__Given passage__:
Segment Open
218_paintingI took a slightly different path with the 218 and got help. I asked Boaz Kirschenbaum of Cherry Tree Pianos to recommend a configuration and perform the necessary surgery. Boaz is also a fan of Ray Negron’s Ronsen Piano Hammer Company products and together we decided on a set only this time made with Bacon felt. This felt, made by America’s oldest felt manufacturer, is much softer than most anything else used today and requires that the tone be “built up” through the careful application of lacquer. That is not a bad thing as it leads to a very specific piano tone. Boaz also wanted to include a Stanwood Precision Touch Design upgrade that was going to give us complete control of the up and down weight. All in all, it seemed like it was going to be a great piano. There was a catch though…

The catch was that Boaz lives in Martha’s Vinyard Massachusetts and the piano was in Washington DC and time, logistics and money prevented us from moving the piano all the way to his shop. We planned on showing it at the Piano Technicians Guild convention in Chicago in July and there just wasn’t time to do all that moving around.

NOT TO WORRY!! We decided to ship the action to Boaz’s shop, and ship the toothless piano to Chicago and mate the two up there. I know this sounds risky but we had a certain degree of confidence. We were pretty sure the results would be really good and figured we could do any necessary tweaking there. Slightly nerve wracking but reasonable.

Well, to cut to the chase, everything went fine. The Bacon felt needed quite a bit of lacquer, which was expected, but we had to do more than we expected at the show. But what a result! The 218 is, in the words of a very prominent concert technician in Los Angeles “a fabulous recording piano”. The sound is clear, colorful, rich and singing. It doesn’t knock one over with power, but seduces you with richness. It’s a piano that begs you to keep playing it.

A very interesting side note was the result of the Stanwood work. Part of the touch analysis is a detailed recording and charting of the up and down weight of every key before and after the work is done. The “before” chart showed amazing evenness and consistency so the PTD work resulted in an evening out and refining of the touch rather than a major correction of problems.

It’s a really beautiful piano. Thanks Boaz!
Segment Closed
__Listed entries__:
Segment Open
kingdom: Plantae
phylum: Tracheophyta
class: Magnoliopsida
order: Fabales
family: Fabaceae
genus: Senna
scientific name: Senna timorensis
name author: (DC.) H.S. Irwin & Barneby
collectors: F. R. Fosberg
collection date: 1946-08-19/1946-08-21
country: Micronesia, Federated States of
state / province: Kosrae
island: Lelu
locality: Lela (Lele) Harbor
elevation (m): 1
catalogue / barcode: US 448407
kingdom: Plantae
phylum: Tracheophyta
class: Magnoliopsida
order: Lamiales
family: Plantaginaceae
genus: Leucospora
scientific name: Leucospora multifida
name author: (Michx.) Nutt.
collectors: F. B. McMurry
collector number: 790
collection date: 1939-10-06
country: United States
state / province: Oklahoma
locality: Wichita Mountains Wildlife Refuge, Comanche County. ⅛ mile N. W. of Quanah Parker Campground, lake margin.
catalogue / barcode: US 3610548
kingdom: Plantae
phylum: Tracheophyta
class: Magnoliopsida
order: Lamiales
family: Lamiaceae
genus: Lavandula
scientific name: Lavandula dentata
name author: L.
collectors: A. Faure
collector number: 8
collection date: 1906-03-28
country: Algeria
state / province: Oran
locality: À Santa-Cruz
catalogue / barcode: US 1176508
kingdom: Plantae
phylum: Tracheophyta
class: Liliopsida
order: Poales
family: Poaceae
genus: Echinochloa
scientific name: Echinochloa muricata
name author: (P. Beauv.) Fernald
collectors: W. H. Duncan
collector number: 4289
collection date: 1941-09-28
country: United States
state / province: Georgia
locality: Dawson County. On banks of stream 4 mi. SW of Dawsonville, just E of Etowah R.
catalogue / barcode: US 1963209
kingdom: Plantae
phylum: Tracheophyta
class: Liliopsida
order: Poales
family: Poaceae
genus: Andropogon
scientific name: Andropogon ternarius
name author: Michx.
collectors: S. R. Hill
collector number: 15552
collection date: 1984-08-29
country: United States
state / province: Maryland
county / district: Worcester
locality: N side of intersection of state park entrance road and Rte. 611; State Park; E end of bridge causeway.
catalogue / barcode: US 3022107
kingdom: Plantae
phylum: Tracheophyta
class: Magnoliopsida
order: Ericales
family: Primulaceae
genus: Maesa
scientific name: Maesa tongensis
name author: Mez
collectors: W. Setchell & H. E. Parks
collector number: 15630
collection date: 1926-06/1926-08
Segment Closed
__Work to be completed__:
Using the text about the 218 piano, answer:
1. In what city was the piano when the work was planned?
2. At which event, and in which city, did they plan to show the piano?
3. What did the "before" chart of key weights show?
The material plays no part in this work.

__Output__:
1. Washington DC.
2. The Piano Technicians Guild convention in Chicago.
3. Amazing evenness and consistency.